PESCARA
Concessioni balneari all’asta. Le imprese pronte ai ricorsi
Confcommercio: gli investimenti sono bloccati, c’è il timore di perdere tutto
PESCARA. È un momento delicatissimo per le imprese balneari. Perché il 31 dicembre 2020 non è poi così lontano. E dopo quella data le concessioni rischiano di essere messe all’asta, per effetto della direttiva Bolkestein, se il governo non interverrà prima con una disciplina del settore. Gli imprenditori della costa pescarese aderenti al Sib Confcommercio non intendono stare a guardare e domenica hanno partecipato alla “Giornata nazionale dei balneari italiani” promossa dal sindacato di categoria per sensibilizzare l’opinione pubblica.
«Abbiamo voluto ricordare ai politici e a chi governa che, nel tempo, sono state fatte delle promesse ai balneatori e ci è stato assicurato che il problema sarebbe stato affrontato. Ma finora non è accaduto», dice Riccardo Padovano, alla guida del sindacato. «Serve una legge per la proroga delle concessioni, così come è avvenuto in Spagna, ad esempio. L’ideale sarebbe ottenere una proroga a 30 anni, per ammortizzare gli investimenti».
A proposito di investimenti, il rischio di perdere l’attività nel 2020 ha «fermato tutto», fa notare Andrea Lancia dallo stabilimento Mila, «perché non ci si azzarda a spendere. Siamo frenati dal pensiero che a breve le concessioni non saranno più nostre. E non manca molto, visto che a fine settembre si chiuderà l’anno e già ci dovremmo preparare a programmare il da farsi per il 2019. Abbiamo sollecitato tutti i governi che si sono succeduti a darci delle certezza e ora c’è molta confusione: non c’è una normativa che ci dica come comportarci mentre prima andava presentata un’istanza in Regione per ottenere la proroga di sei anni. Il timore è che non si faccia in tempo a disciplinare la materia, considerati i tempi dell’Italia. E temiamo che si arrivi all’ultimo minuto, magari il 30 dicembre del 2020, per sapere che ne sarà di noi».
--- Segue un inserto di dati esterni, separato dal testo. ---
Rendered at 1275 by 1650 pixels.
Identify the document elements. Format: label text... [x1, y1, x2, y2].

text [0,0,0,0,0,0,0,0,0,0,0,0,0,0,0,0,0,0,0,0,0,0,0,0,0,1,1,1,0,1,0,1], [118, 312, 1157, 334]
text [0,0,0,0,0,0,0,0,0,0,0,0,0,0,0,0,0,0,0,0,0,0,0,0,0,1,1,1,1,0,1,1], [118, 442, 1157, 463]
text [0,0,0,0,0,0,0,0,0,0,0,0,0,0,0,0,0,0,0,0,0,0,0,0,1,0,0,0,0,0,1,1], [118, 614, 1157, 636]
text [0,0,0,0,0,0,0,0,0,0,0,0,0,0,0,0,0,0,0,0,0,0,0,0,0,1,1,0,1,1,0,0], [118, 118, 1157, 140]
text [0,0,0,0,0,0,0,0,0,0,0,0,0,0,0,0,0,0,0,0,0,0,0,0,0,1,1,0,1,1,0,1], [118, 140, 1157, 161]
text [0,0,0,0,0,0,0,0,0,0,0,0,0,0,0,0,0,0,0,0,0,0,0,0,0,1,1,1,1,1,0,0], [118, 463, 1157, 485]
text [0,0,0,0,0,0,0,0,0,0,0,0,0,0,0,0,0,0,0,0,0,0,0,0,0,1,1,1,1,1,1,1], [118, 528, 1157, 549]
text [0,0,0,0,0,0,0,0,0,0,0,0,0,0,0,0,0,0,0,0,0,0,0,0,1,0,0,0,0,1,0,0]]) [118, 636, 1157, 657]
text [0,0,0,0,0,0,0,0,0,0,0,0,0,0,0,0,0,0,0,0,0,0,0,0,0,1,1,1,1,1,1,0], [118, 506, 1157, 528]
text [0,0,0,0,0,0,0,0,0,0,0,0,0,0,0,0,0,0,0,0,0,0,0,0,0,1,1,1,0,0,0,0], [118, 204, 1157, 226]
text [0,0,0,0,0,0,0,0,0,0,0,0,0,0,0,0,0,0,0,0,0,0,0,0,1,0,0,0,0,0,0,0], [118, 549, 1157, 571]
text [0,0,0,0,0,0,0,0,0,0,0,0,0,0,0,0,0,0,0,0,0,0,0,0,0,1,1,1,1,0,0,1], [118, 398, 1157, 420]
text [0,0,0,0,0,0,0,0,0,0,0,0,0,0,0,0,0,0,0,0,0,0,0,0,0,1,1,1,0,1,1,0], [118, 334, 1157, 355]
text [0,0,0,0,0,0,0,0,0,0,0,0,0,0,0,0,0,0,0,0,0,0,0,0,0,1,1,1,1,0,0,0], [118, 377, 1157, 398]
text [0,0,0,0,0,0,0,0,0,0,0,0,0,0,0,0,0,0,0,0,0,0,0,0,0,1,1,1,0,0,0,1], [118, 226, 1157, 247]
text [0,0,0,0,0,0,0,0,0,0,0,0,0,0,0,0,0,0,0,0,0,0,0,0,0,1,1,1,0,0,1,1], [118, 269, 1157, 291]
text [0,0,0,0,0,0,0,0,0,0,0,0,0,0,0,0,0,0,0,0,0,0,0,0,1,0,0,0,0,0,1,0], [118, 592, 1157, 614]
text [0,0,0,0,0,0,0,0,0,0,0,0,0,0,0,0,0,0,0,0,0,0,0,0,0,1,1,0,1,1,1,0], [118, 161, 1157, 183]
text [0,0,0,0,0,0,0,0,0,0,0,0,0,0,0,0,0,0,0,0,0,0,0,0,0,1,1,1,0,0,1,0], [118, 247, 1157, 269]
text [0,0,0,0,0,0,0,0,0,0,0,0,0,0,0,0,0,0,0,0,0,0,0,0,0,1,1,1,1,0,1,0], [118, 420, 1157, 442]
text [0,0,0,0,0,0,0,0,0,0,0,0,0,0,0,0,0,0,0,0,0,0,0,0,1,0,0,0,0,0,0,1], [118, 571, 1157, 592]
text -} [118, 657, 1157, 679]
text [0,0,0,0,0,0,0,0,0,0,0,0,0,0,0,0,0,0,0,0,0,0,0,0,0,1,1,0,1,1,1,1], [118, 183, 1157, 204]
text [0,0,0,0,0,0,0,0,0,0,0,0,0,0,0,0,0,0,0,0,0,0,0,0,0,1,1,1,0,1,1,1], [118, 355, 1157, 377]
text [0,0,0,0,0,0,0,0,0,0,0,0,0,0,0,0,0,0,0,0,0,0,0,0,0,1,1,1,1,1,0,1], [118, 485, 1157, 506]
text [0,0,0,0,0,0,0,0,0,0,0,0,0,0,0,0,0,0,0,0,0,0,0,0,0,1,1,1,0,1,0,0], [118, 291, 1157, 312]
Considerata l’incertezza, i balneatori sono «scoraggiati, spaventati e anche arrabbiati», dice Lancia. «Non dimentichiamo che queste sono attività tramandate di padre in figlio e poi passate ai nipoti. Alcune danno lavoro 365 giorni l’anno, come la mia, garantendo occupazione. Tra le tante battaglie portate avanti, forse questa è la più complicata. Ci sentiamo impotenti e non c’è nessuno che possa garantirci qualcosa».
L’ipotesi dell’asta delle concessioni fa rabbrividire perché sono avvantaggiate «le grandi multinazionali», dice il balneatore. Non accetta il concetto di asta Pierluigi Tucci, dallo stabilimento Il Moro. Una vendita all’incanto «si fa per le aziende fallite non per quelle sane come le nostre. E la concorrenza viene generata dal mercato, non dalle leggi», commenta battagliero. È già pronto a «fare ricorso e lo Stato ci dovrà risarcire» dice ancora. In un’azienda ruota tutto attorno alla stabilità, fa notare. «Se non ci fosse stata la Bolkestein, avrei già fatto degli investimenti che mi avrebbero consentito di allungare la stagione e di creare nuovi posti di lavoro. I nostri investimenti vengono programmati di anno in anno per offrire un servizio migliore e andare incontro alle esigenze dei clienti: penso ai pulisci spiaggia e agli ombrelloni da rinnovare periodicamente».
Con la Bolkestein «si rischia di penalizzare i servizi, e quindi i clienti. E se qualcuno crede di favorire la logica del ricambio con le aste, pagheranno le conseguenze sempre i clienti. Ma io non mollo così, dopo aver lavorato una vita sullo stabilimento. E i clienti sono dalla nostra parte, pronti anche a bloccare le strade».